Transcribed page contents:
━━━━

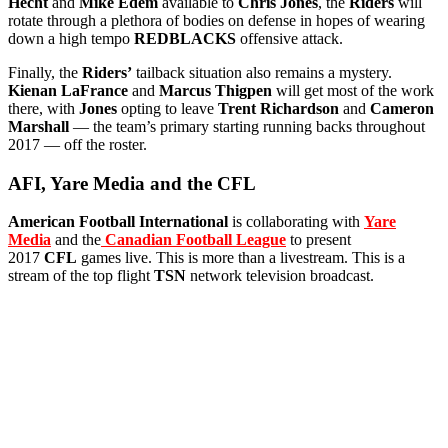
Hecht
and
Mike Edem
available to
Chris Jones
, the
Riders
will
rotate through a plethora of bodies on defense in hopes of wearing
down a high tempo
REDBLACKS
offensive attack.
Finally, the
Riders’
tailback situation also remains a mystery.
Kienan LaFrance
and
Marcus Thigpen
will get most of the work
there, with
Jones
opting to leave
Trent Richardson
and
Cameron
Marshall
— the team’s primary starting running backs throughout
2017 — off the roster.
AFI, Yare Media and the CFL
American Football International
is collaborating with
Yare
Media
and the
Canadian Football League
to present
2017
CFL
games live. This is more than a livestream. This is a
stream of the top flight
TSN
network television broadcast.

━━━━

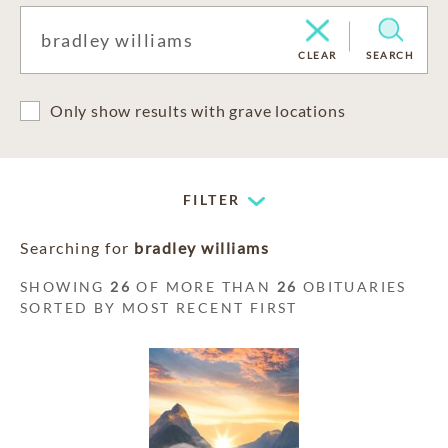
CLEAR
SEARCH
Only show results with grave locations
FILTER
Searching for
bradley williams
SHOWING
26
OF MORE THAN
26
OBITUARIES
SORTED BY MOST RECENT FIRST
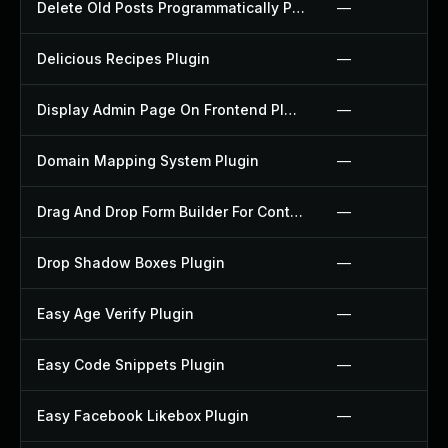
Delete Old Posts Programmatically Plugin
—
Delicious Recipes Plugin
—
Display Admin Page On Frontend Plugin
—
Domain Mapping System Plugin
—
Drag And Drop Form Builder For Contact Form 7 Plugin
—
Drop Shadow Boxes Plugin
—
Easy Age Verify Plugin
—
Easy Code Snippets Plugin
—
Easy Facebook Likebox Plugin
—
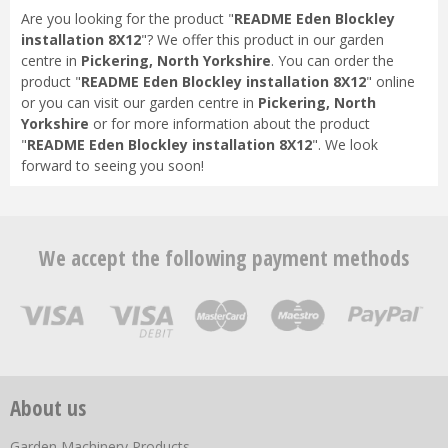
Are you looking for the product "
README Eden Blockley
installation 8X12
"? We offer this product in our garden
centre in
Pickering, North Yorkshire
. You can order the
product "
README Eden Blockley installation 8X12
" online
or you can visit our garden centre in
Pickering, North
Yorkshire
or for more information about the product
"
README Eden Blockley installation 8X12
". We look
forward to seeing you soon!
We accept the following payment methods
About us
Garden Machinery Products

━━━━

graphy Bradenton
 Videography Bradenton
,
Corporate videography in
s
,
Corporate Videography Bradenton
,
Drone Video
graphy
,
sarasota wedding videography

━━━━

### TASK REQUIREMENTS
Gather every line from the records above that contains the string "Yorkshire". Treat case as significant.

### RESULT OF THE TASK
Pickering, North Yorkshire
Yorkshire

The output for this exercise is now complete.